Since the fall of the Sunni dictator Saddam Hussein a decade ago, many Iraqi Sunnis feel they have been sidelined by the Shi'ite leadership and believe Maliki is amassing power at their community's expense.

SUNNI FRUSTRATIONS

The protests erupted in late December when authorities arrested the bodyguards of the Sunni finance minister on terrorism charges, a move that many Sunnis saw as politically motivated. Officials say it is simply a judicial case.

Unrest has centered on the Sunni heartland of Anbar, a vast desert province that makes up a third of Iraq's territory and is populated mainly by Sunnis in towns along the Euphrates River.

Falluja, once the heart of al Qaeda's battle against American troops, suffered some of the worst urban fighting in the U.S.-led war and many there still harbor bitter memories.

Among the thousands of protesters in Falluja on Friday, some raised the old three-star Iraqi flag from the Saddam era and the black flag of al Qaeda's local wing, Islamic State of Iraq.

Sunni unrest has been accompanied by an uptick in violence from Sunni Islamist insurgents.
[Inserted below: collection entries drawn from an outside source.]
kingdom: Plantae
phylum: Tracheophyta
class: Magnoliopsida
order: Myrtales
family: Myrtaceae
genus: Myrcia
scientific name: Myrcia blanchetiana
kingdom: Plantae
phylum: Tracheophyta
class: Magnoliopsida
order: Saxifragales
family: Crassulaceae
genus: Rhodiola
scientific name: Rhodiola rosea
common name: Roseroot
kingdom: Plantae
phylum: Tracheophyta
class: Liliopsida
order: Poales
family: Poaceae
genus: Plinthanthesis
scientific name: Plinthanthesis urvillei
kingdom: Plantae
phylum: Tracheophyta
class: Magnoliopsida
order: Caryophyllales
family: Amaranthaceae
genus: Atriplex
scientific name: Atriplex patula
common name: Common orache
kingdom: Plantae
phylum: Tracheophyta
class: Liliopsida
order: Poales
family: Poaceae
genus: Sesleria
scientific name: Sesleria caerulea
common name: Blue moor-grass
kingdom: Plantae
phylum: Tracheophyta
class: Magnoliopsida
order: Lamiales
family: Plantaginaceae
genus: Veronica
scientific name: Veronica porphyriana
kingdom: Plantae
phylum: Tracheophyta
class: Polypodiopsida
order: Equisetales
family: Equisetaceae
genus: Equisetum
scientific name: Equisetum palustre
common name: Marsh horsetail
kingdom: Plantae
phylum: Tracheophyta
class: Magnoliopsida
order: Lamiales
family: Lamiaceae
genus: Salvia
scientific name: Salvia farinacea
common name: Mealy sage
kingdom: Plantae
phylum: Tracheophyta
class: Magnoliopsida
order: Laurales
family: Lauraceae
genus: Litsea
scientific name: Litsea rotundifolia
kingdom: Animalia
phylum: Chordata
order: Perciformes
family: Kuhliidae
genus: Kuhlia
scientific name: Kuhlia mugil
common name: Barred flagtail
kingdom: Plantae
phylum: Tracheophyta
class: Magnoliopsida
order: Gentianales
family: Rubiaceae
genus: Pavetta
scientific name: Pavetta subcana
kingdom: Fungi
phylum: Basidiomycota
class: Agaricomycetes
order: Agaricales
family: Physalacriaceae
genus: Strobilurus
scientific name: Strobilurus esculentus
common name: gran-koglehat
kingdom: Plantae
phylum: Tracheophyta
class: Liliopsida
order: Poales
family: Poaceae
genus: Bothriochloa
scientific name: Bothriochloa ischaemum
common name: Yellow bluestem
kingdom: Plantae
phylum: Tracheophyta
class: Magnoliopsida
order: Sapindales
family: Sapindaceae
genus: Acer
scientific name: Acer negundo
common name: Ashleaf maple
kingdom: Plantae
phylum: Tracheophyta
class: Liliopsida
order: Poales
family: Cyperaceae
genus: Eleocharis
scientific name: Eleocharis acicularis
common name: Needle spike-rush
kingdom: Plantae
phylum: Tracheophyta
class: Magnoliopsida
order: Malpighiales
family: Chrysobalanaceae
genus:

Four suicide bombers have struck over the last week, including one in Falluja who targeted a Sunni lawmaker well known for his bitter opposition to al Qaeda.

The protests are evolving into a major political challenge for Maliki, whose fragile government, comprising Shi'ites, Sunnis and ethnic Kurds, has been deadlocked over how to share power almost since it was formed two years ago.

Authorities have released nearly 1,000 detainees in an effort to defuse the protests.

Moderate Sunni leaders are calling for modification of the anti-terrorism law, more control over a campaign against former members of Saddam's outlawed Baath party and the release of more detained prisoners under an amnesty law.

But more radical Islamist leaders and clerics call for Maliki's resignation and even for an autonomous Sunni Muslim region to be set up in Anbar.

The tensions are adding to Iraqi government worries that the war in neighboring Syria will upset Iraq's own delicate sectarian and ethnic balance.

Mainly Sunni rebels are fighting Syrian President Bashar al-Assad, whose ruling clan belongs to a minority offshoot of Shi'ite Islam. Hardline Iraqi Sunnis think the potential rise of a Sunni regime in Damascus after Assad will strengthen their own position in Baghdad.